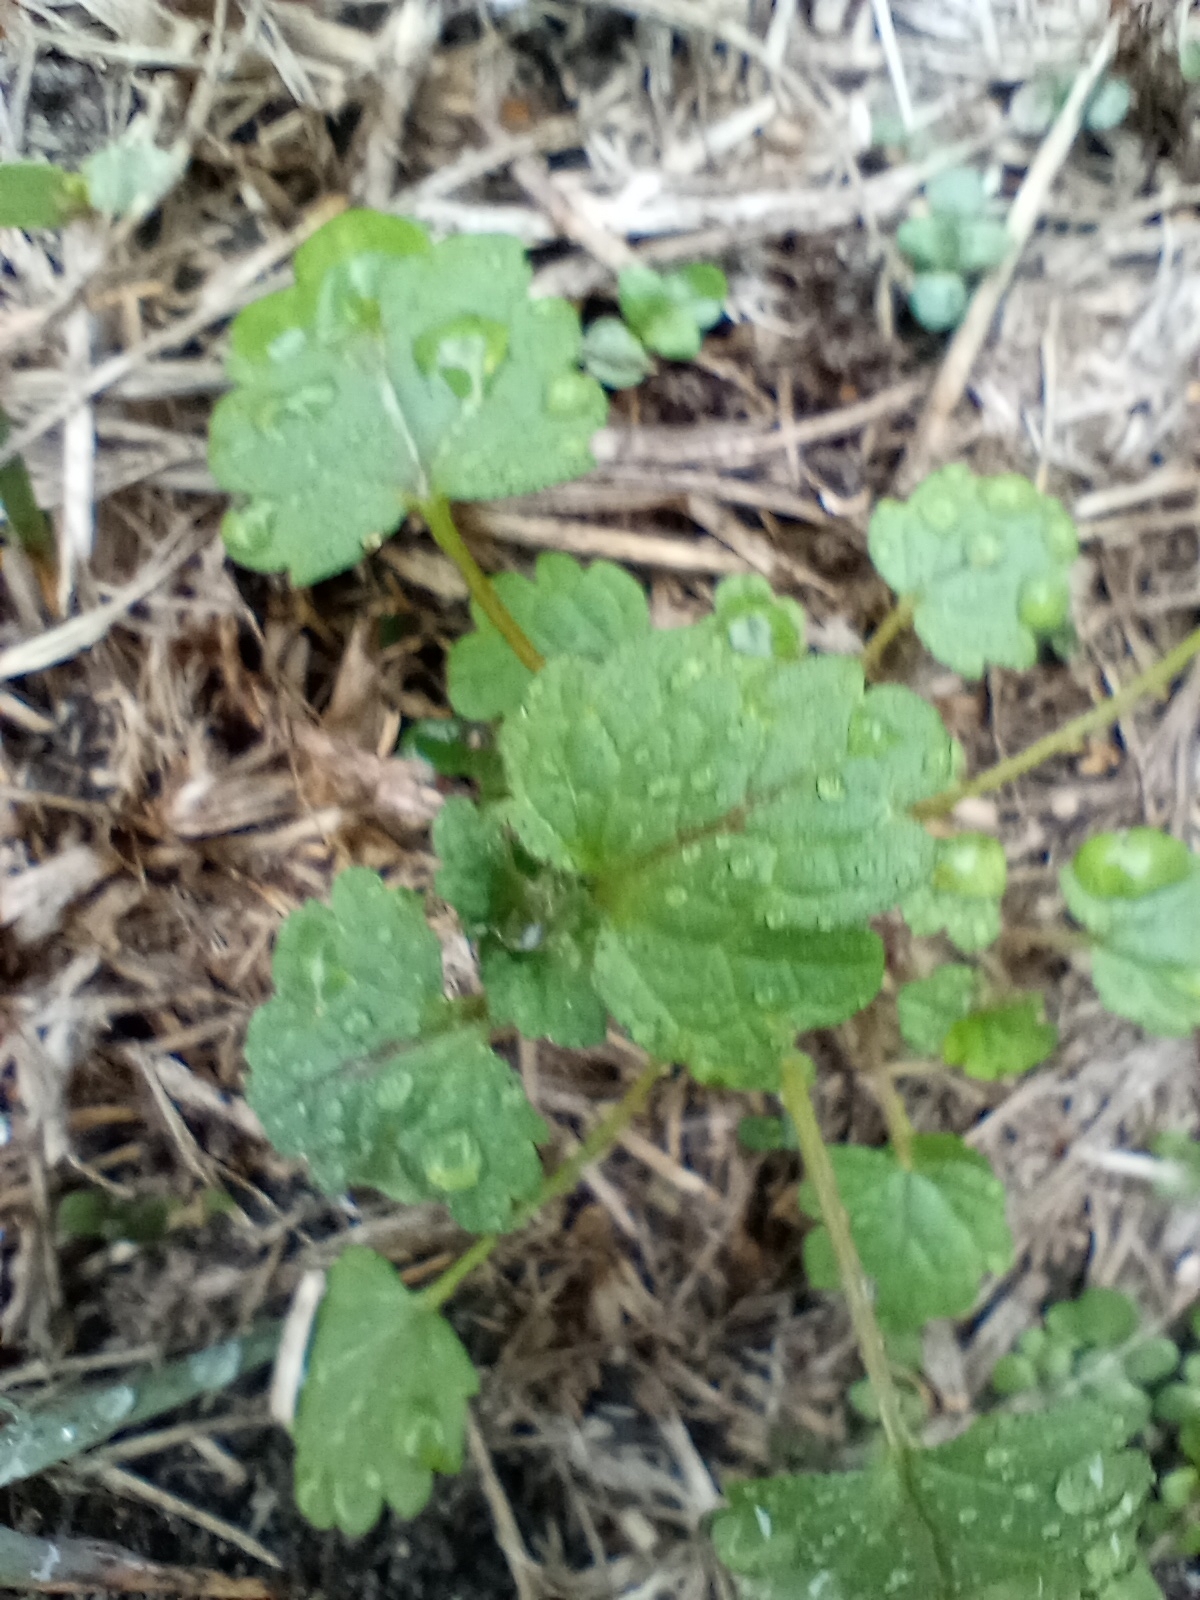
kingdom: Plantae
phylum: Tracheophyta
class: Magnoliopsida
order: Lamiales
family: Lamiaceae
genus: Lamium
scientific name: Lamium amplexicaule
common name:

..........

### [課題]
上のすべてのエントリの行を、画像は省いて一字一句そのまま繰り返してもらえますか。

### [解答は下記]
kingdom: Plantae
phylum: Tracheophyta
class: Magnoliopsida
order: Lamiales
family: Lamiaceae
genus: Lamium
scientific name: Lamium amplexicaule
common name:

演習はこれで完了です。